> [Work item]:
Reproduce all the entries below, swapping "vencejo" for "vencejo común" and keeping everything else the same. Leave out the pictures.

++++ Provided records ++++

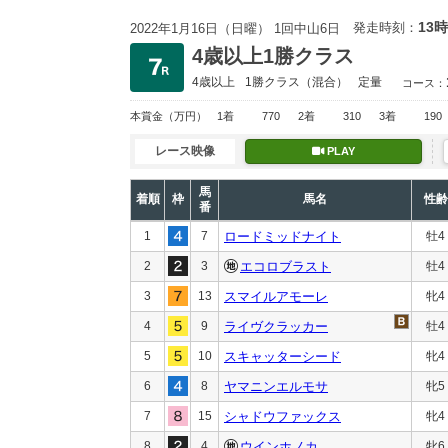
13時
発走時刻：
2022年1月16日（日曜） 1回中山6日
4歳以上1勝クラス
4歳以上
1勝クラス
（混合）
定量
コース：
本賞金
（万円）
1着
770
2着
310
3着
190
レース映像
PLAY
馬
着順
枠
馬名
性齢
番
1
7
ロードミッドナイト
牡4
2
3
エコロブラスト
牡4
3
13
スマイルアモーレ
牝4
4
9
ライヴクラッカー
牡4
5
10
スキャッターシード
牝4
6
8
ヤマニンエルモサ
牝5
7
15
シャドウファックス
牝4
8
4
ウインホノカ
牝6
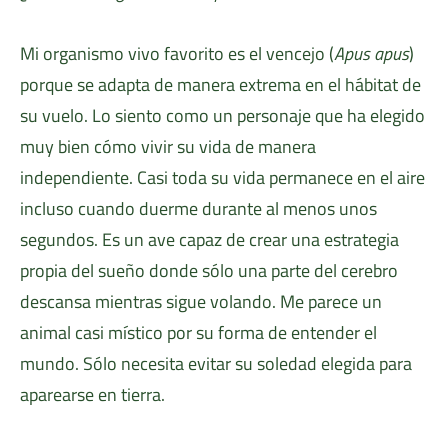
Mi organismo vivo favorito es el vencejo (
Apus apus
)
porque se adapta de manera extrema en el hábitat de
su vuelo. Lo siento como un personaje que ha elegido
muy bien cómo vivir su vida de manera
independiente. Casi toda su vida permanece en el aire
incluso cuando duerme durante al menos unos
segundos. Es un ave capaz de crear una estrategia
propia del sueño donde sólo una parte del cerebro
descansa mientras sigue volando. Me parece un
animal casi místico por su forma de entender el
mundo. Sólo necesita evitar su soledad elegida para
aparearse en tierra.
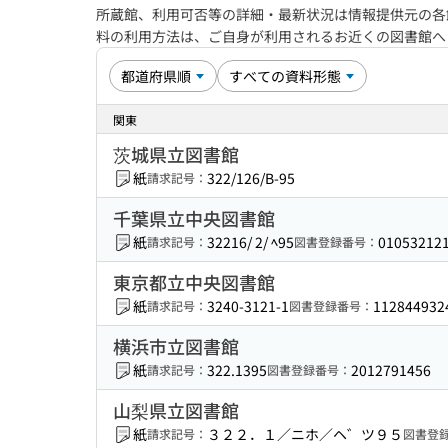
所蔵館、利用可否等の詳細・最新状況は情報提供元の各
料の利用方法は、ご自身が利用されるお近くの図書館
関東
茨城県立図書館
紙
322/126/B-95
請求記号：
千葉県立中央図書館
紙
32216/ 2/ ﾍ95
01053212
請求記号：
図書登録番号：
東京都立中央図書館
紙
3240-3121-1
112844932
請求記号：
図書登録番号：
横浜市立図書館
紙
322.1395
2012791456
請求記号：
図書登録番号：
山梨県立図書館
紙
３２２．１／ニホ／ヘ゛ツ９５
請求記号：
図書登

++++

> [Reply to the task]:
13時
発走時刻：
2022年1月16日（日曜） 1回中山6日
4歳以上1勝クラス
4歳以上
1勝クラス
（混合）
定量
コース：
本賞金
（万円）
1着
770
2着
310
3着
190
レース映像
PLAY
馬
着順
枠
馬名
性齢
番
1
7
ロードミッドナイト
牡4
2
3
エコロブラスト
牡4
3
13
スマイルアモーレ
牝4
4
9
ライヴクラッカー
牡4
5
10
スキャッターシード
牝4
6
8
ヤマニンエルモサ
牝5
7
15
シャドウファックス
牝4
8
4
ウインホノカ
牝6
Mi organismo vivo favorito es el vencejo común (
Apus apus
)
porque se adapta de manera extrema en el hábitat de
su vuelo. Lo siento como un personaje que ha elegido
muy bien cómo vivir su vida de manera
independiente. Casi toda su vida permanece en el aire
incluso cuando duerme durante al menos unos
segundos. Es un ave capaz de crear una estrategia
propia del sueño donde sólo una parte del cerebro
descansa mientras sigue volando. Me parece un
animal casi místico por su forma de entender el
mundo. Sólo necesita evitar su soledad elegida para
aparearse en tierra.
所蔵館、利用可否等の詳細・最新状況は情報提供元の各
料の利用方法は、ご自身が利用されるお近くの図書館
関東
茨城県立図書館
紙
322/126/B-95
請求記号：
千葉県立中央図書館
紙
32216/ 2/ ﾍ95
01053212
請求記号：
図書登録番号：
東京都立中央図書館
紙
3240-3121-1
112844932
請求記号：
図書登録番号：
横浜市立図書館
紙
322.1395
2012791456
請求記号：
図書登録番号：
山梨県立図書館
紙
３２２．１／ニホ／ヘ゛ツ９５
請求記号：
図書登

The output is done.